(Your assignment): Your answer should consist of the lines in the following data that contain "superstition".

(Collected data entries):
┏━━
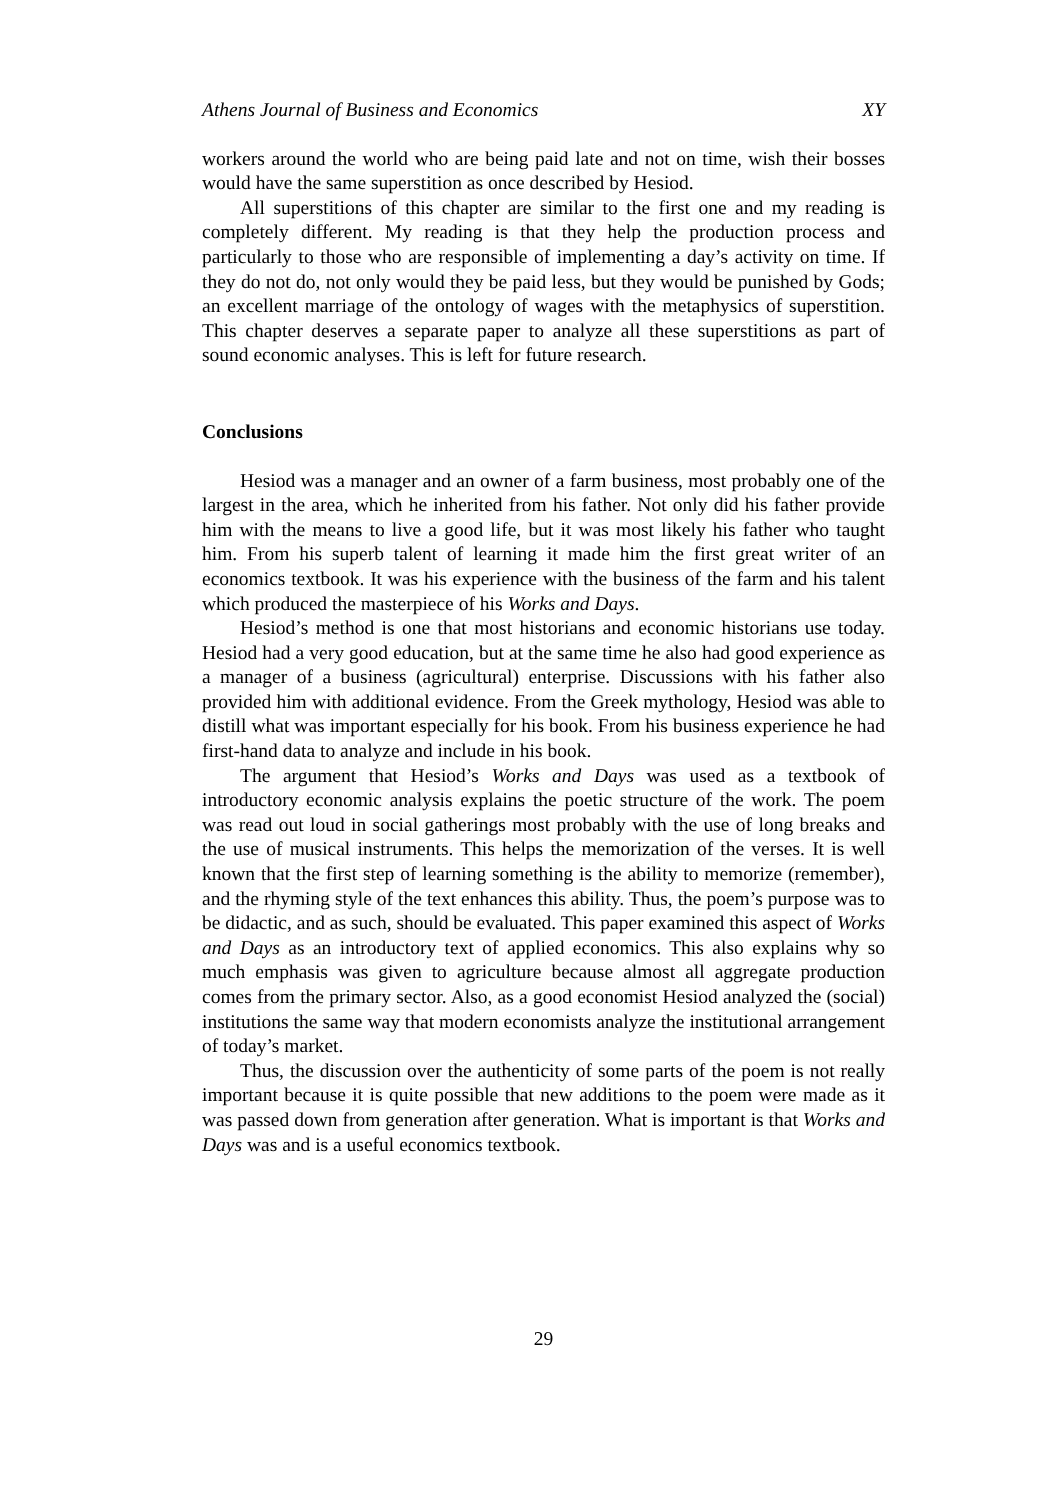Athens Journal of Business and Economics XY
workers around the world who are being paid late and not on time, wish their bosses would have the same superstition as once described by Hesiod.
All superstitions of this chapter are similar to the first one and my reading is completely different. My reading is that they help the production process and particularly to those who are responsible of implementing a day’s activity on time. If they do not do, not only would they be paid less, but they would be punished by Gods; an excellent marriage of the ontology of wages with the metaphysics of superstition. This chapter deserves a separate paper to analyze all these superstitions as part of sound economic analyses. This is left for future research.
Conclusions
Hesiod was a manager and an owner of a farm business, most probably one of the largest in the area, which he inherited from his father. Not only did his father provide him with the means to live a good life, but it was most likely his father who taught him. From his superb talent of learning it made him the first great writer of an economics textbook. It was his experience with the business of the farm and his talent which produced the masterpiece of his Works and Days.
Hesiod’s method is one that most historians and economic historians use today. Hesiod had a very good education, but at the same time he also had good experience as a manager of a business (agricultural) enterprise. Discussions with his father also provided him with additional evidence. From the Greek mythology, Hesiod was able to distill what was important especially for his book. From his business experience he had first-hand data to analyze and include in his book.
The argument that Hesiod’s Works and Days was used as a textbook of introductory economic analysis explains the poetic structure of the work. The poem was read out loud in social gatherings most probably with the use of long breaks and the use of musical instruments. This helps the memorization of the verses. It is well known that the first step of learning something is the ability to memorize (remember), and the rhyming style of the text enhances this ability. Thus, the poem’s purpose was to be didactic, and as such, should be evaluated. This paper examined this aspect of Works and Days as an introductory text of applied economics. This also explains why so much emphasis was given to agriculture because almost all aggregate production comes from the primary sector. Also, as a good economist Hesiod analyzed the (social) institutions the same way that modern economists analyze the institutional arrangement of today’s market.
Thus, the discussion over the authenticity of some parts of the poem is not really important because it is quite possible that new additions to the poem were made as it was passed down from generation after generation. What is important is that Works and Days was and is a useful economics textbook.
29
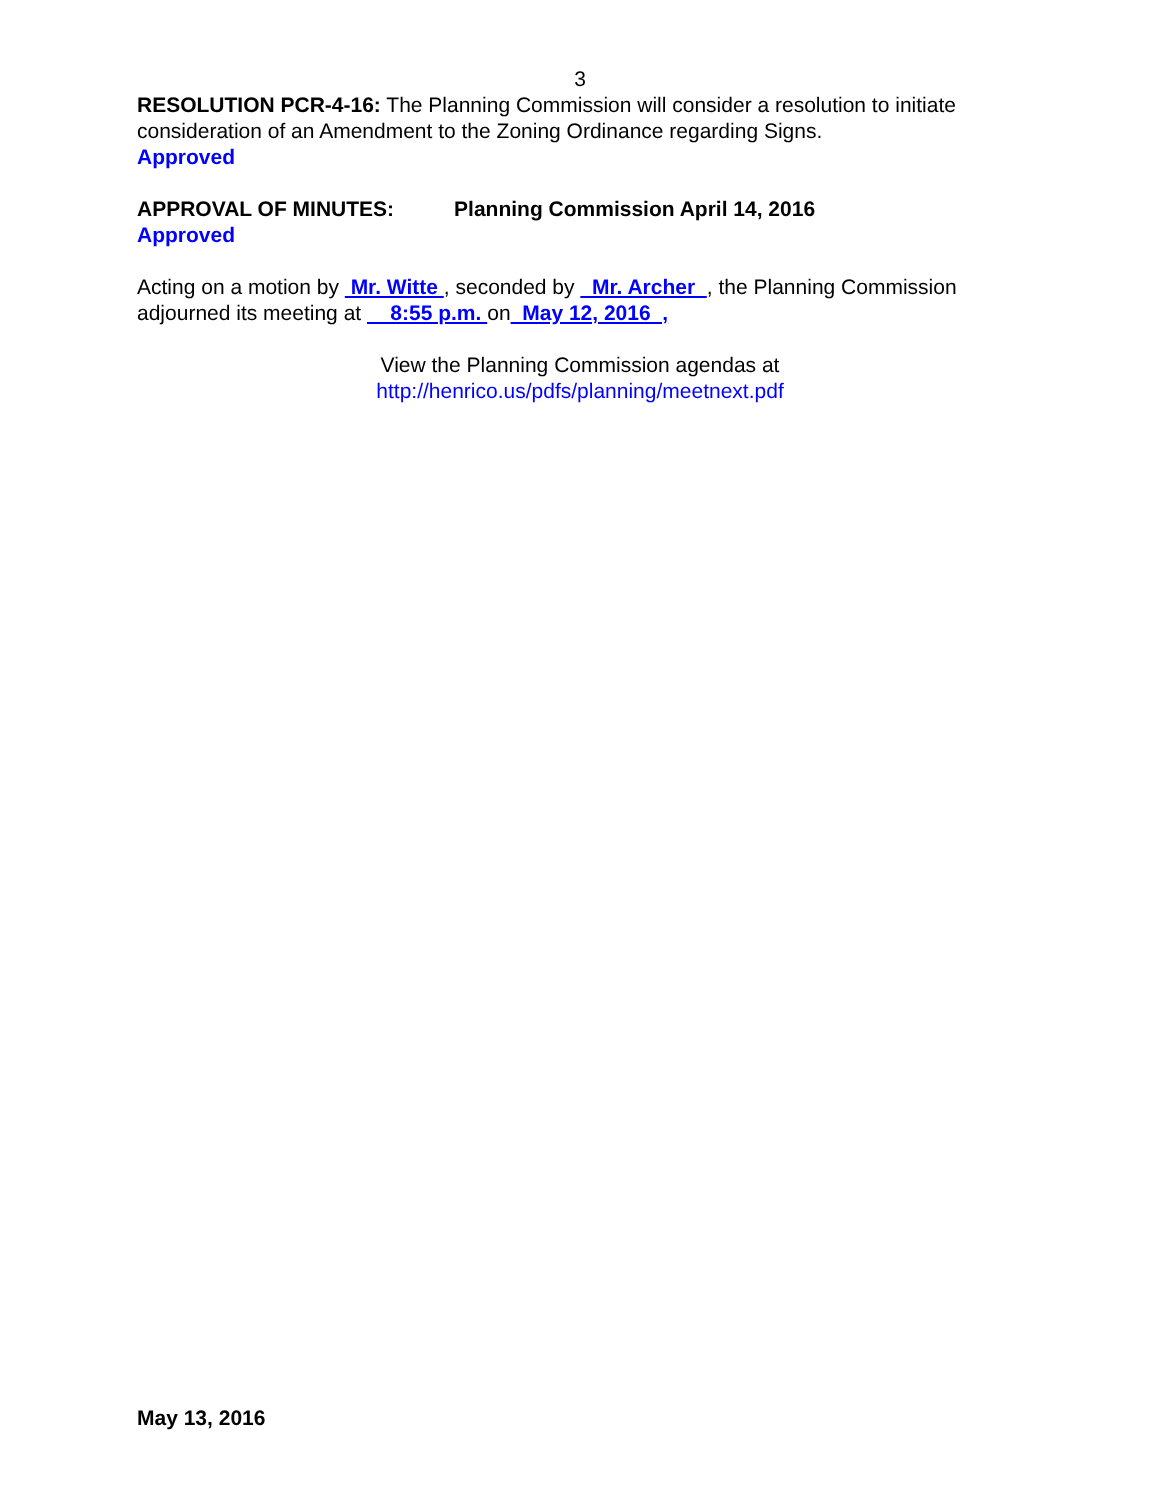3
RESOLUTION PCR-4-16: The Planning Commission will consider a resolution to initiate consideration of an Amendment to the Zoning Ordinance regarding Signs.
Approved
APPROVAL OF MINUTES: Planning Commission April 14, 2016
Approved
Acting on a motion by Mr. Witte , seconded by Mr. Archer , the Planning Commission adjourned its meeting at 8:55 p.m. on May 12, 2016 ,
View the Planning Commission agendas at
http://henrico.us/pdfs/planning/meetnext.pdf
May 13, 2016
┗━━
(Solution to the exercise):
workers around the world who are being paid late and not on time, wish their bosses would have the same superstition as once described by Hesiod.
All superstitions of this chapter are similar to the first one and my reading is completely different. My reading is that they help the production process and particularly to those who are responsible of implementing a day’s activity on time. If they do not do, not only would they be paid less, but they would be punished by Gods; an excellent marriage of the ontology of wages with the metaphysics of superstition. This chapter deserves a separate paper to analyze all these superstitions as part of sound economic analyses. This is left for future research.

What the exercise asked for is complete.